Cyber Security and Resilience Guidelines for the Smart Energy Operational Environment

Author: Frances Cleveland, Xanthus Consulting International, USA

While the energy business environment is experiencing these paradigm shifts, the energy industry has accelerated its evolution toward digitization and is becoming increasingly reliant on cyber assets (systems, controllers, intelligent devices) to manage the delivery of electrical energy. These cyber assets are crucial to the safety, efficiency, and reliability of electrical energy.
However, these cyber assets also present serious challenges: businesses must also determine how to cope with the reality of deliberate cyber-attacks, such as the successful cyber-attack against the Ukrainian SCADA system, as well as how to remain resilient to the more mundane but equally critical inadvertent cyber threats arising from personnel mistakes, the complexity of systems, the multitude of new participants in this energy market, equipment failures, and natural disasters. So, energy businesses that used to address only the system engineering process (design, deployment, integration, procedures, and maintenance) must now also include cyber security services and technologies into these engineering processes. As a result, the new systems could be significantly different in configurations, capabilities, and constraints.
In the energy operational environment, there are five critical concepts for cyber security that should be understood as these energy businesses struggle to implement the necessary cyber security policies, procedures, and technologies. These five concepts are captured below and briefly discussed in the following sections.
★ ★ ★
### What you will do:
a. In the energy cyber security text, which deliberate cyber-attack is cited as an example?
b. Proceed with the energy cyber security text, picking up right after its final sentence.
The items that come next have no connection to the energy cyber security text.

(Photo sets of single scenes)
★ ★ ★
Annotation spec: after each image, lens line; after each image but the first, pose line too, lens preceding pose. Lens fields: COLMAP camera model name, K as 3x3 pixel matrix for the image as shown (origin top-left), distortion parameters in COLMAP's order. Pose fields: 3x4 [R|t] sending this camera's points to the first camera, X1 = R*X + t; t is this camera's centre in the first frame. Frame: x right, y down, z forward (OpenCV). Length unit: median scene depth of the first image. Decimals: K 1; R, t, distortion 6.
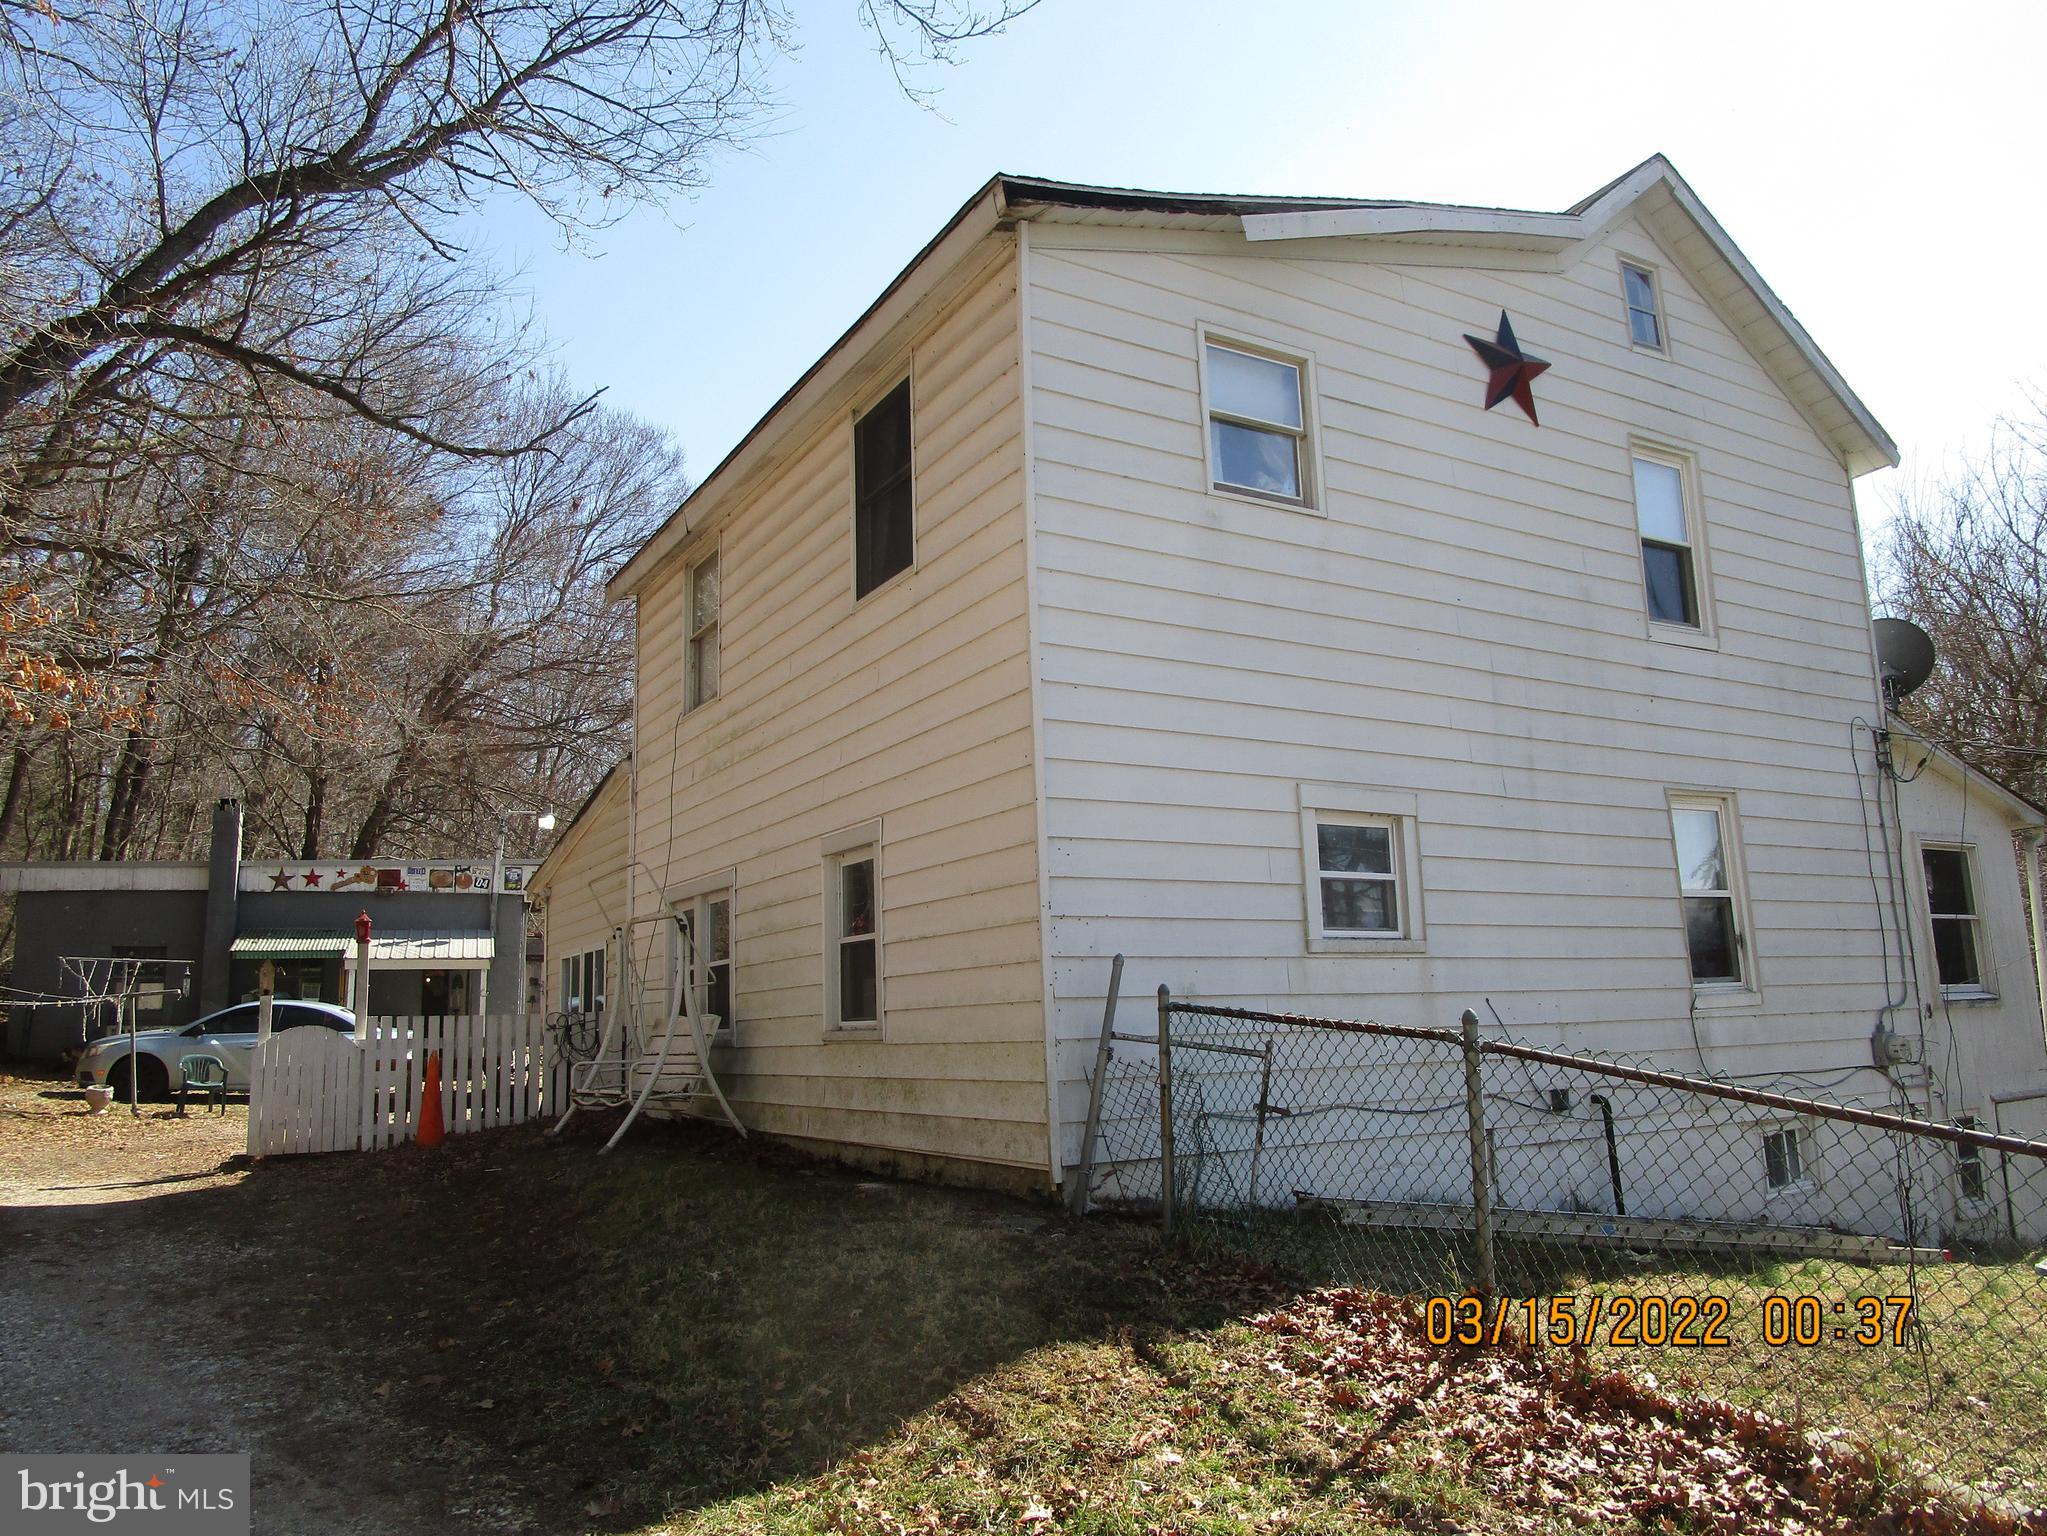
lens RADIAL K [[1436.0, 0, 1021.7], [0, 1436.0, 767.2], [0, 0, 1]] dist [-0.031903, -0.002591]
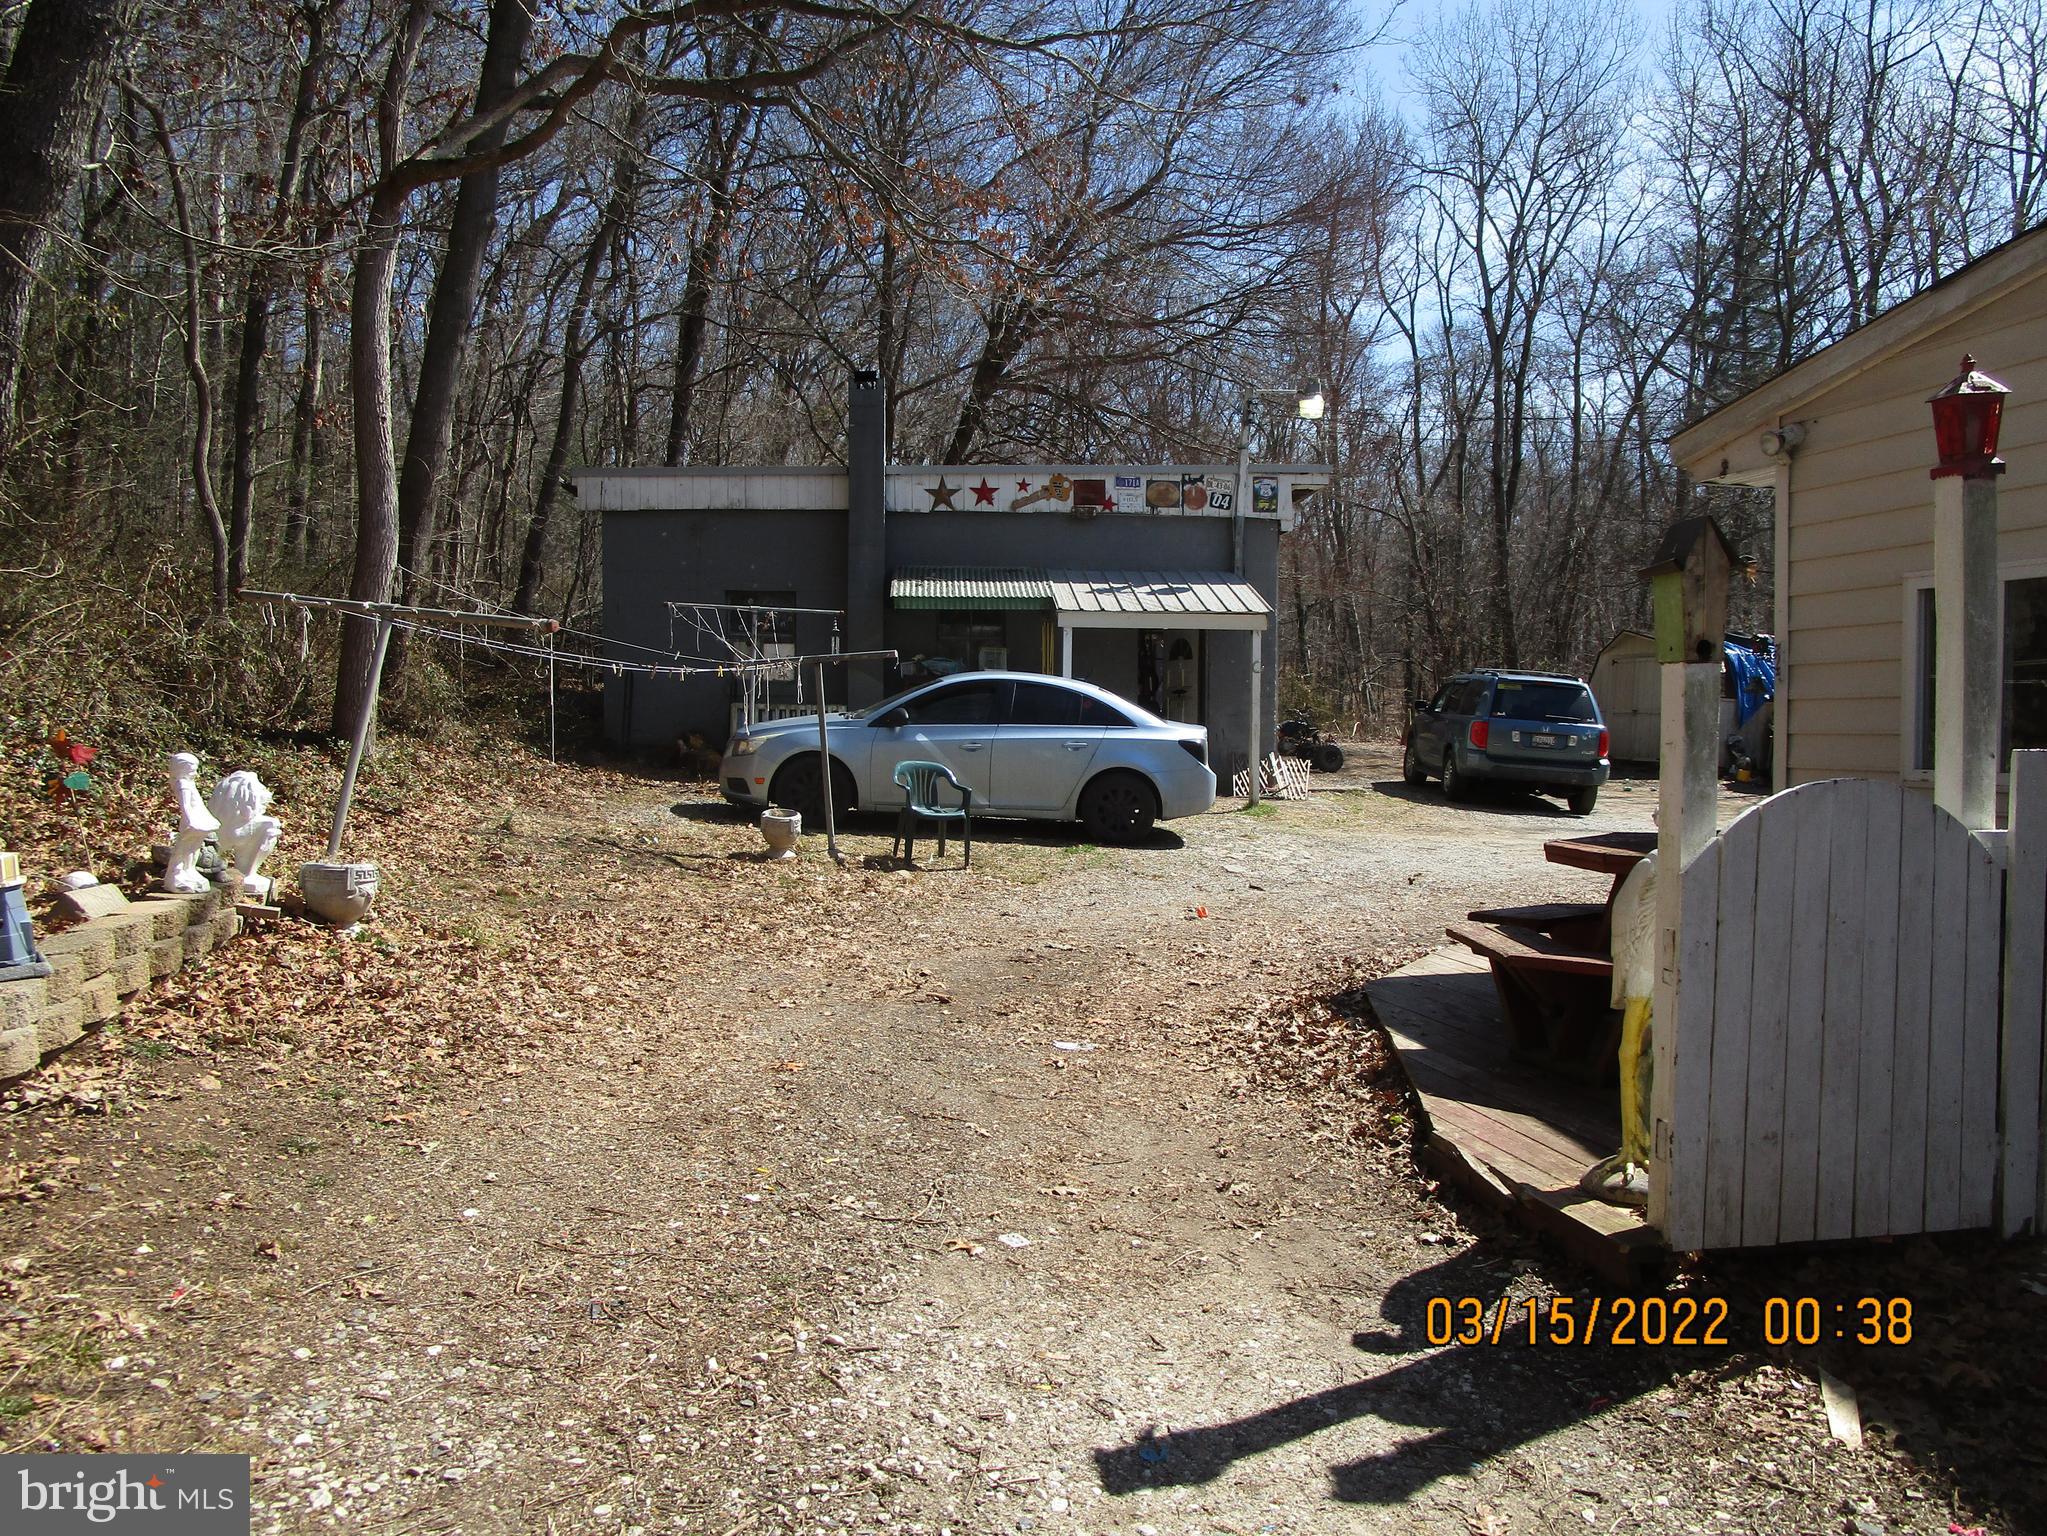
lens RADIAL K [[1436.0, 0, 1023.2], [0, 1436.0, 767.6], [0, 0, 1]] dist [-0.031903, -0.002591]
pose [[0.956344, 0.046456, -0.288527, -0.286969], [0.018078, 0.975989, 0.217067, 0.059764], [0.291683, -0.212807, 0.932542, 0.355688]]
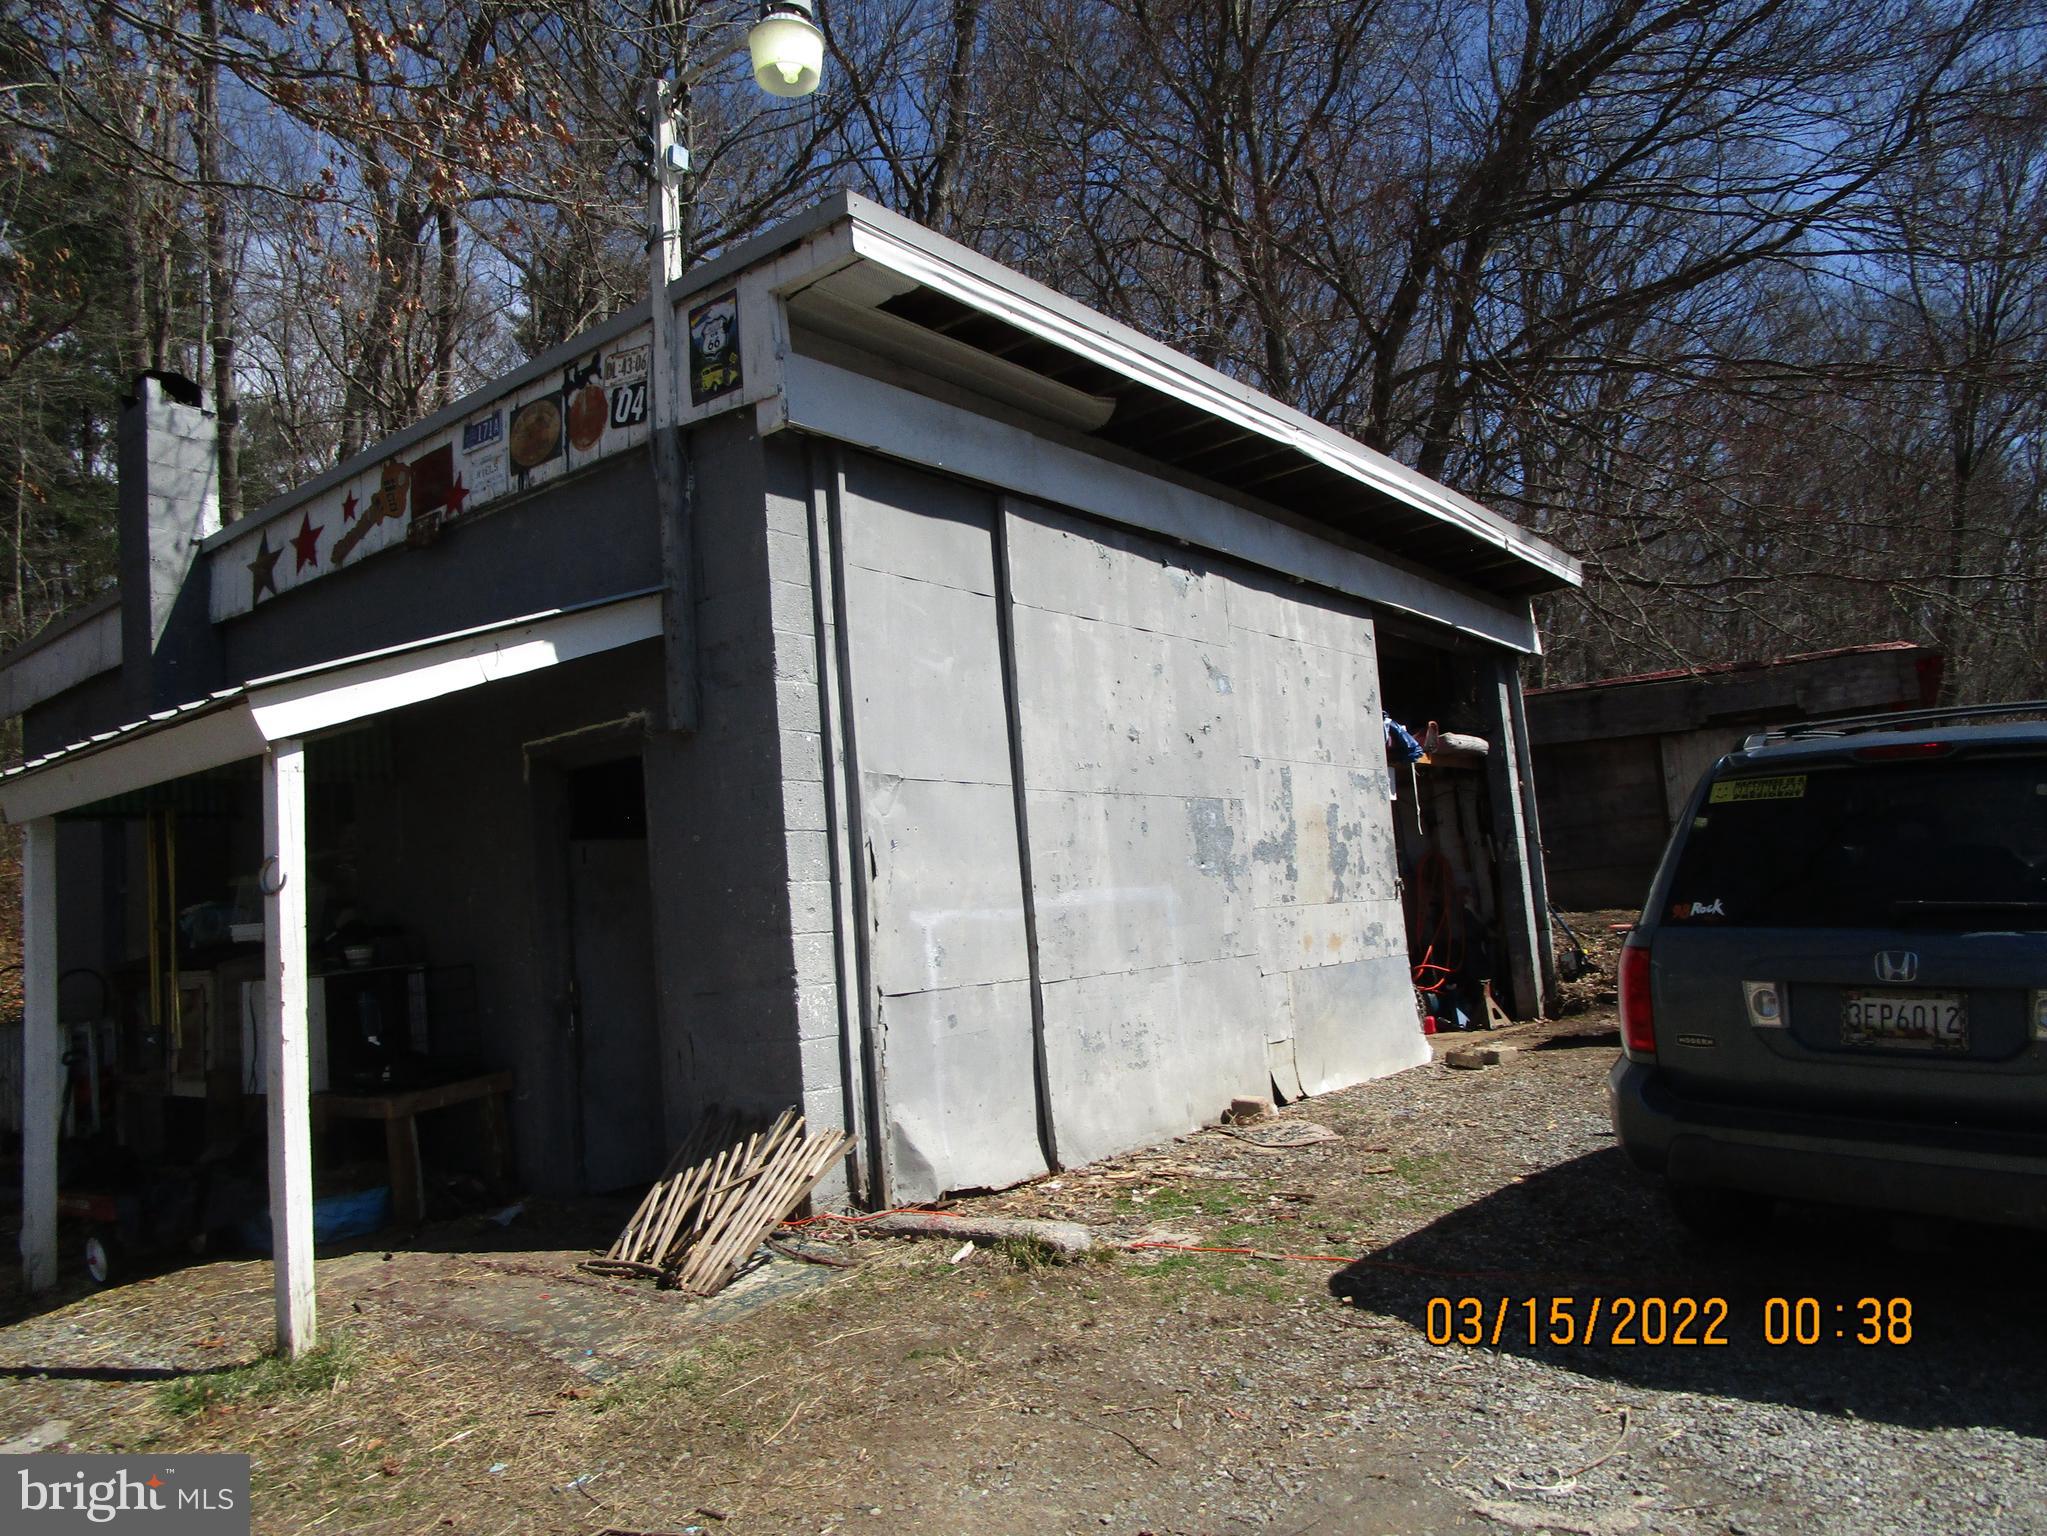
lens RADIAL K [[1436.0, 0, 1025.5], [0, 1436.0, 768.0], [0, 0, 1]] dist [-0.031903, -0.002591]
pose [[0.550317, -0.116992, -0.826719, -0.162020], [0.213152, 0.977012, 0.003627, 0.163618], [0.807290, -0.178212, 0.562604, 0.969446]]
★ ★ ★
### Expected responses:
a. The successful cyber-attack against the Ukrainian SCADA system.

b.
 Five Critical Concepts on Cyber Security and Resilience for the Smart Grid
Concept #1. Resilience should be the overall strategy for ensuring business continuity: When focusing on resilience in general, organizations must consider safety, security, and reliability of the processes and the delivery of their services. For "cyber resilience", organizations must similarly consider safety, security, and reliability for cyber assets, including resilience before security incidents (identify & prevent), during such incidents (detect & respond), and after incidents have been resolved (recover).  Cyber resilience thus involves a continuous improvement process to support business continuity: it is not just a technical issue but must involve an overall business approach that combines cyber security techniques with engineering strategies and operations to prepare for and adapt to changing conditions, and to withstand and recover rapidly from disruptions. Information sharing within and across organizations is also becoming crucial as a part of resilience.

Concept #2. Security by Design is the most cost-effective approach to security: Security is vital for all critical infrastructures and should be designed into systems and operations from the beginning, rather than being applied after the systems have been implemented, like a surface coat of paint. This means that the products, the systems, the processes and the organization should be designed or setup from the beginning with security in mind. However, recognizing that security cannot quickly be added to existing systems, particularly since power system components may have different life cycles, it is crucial that even for these existing systems, transitions to security-based configurations should be designed into system retrofits and upgrades. Security by Design is not just the addition of technologies but must combine business organizational policies with continuing risk assessments and security procedures. Organizational policies include security regulations, personnel training, and segregation of duties, while security procedures include CERT information sharing, backup and recovery plans, and secure operations. Security technologies include physical and virtual techniques, such as physical site access locks, access control, authentication and authorization for all communications, and security logs.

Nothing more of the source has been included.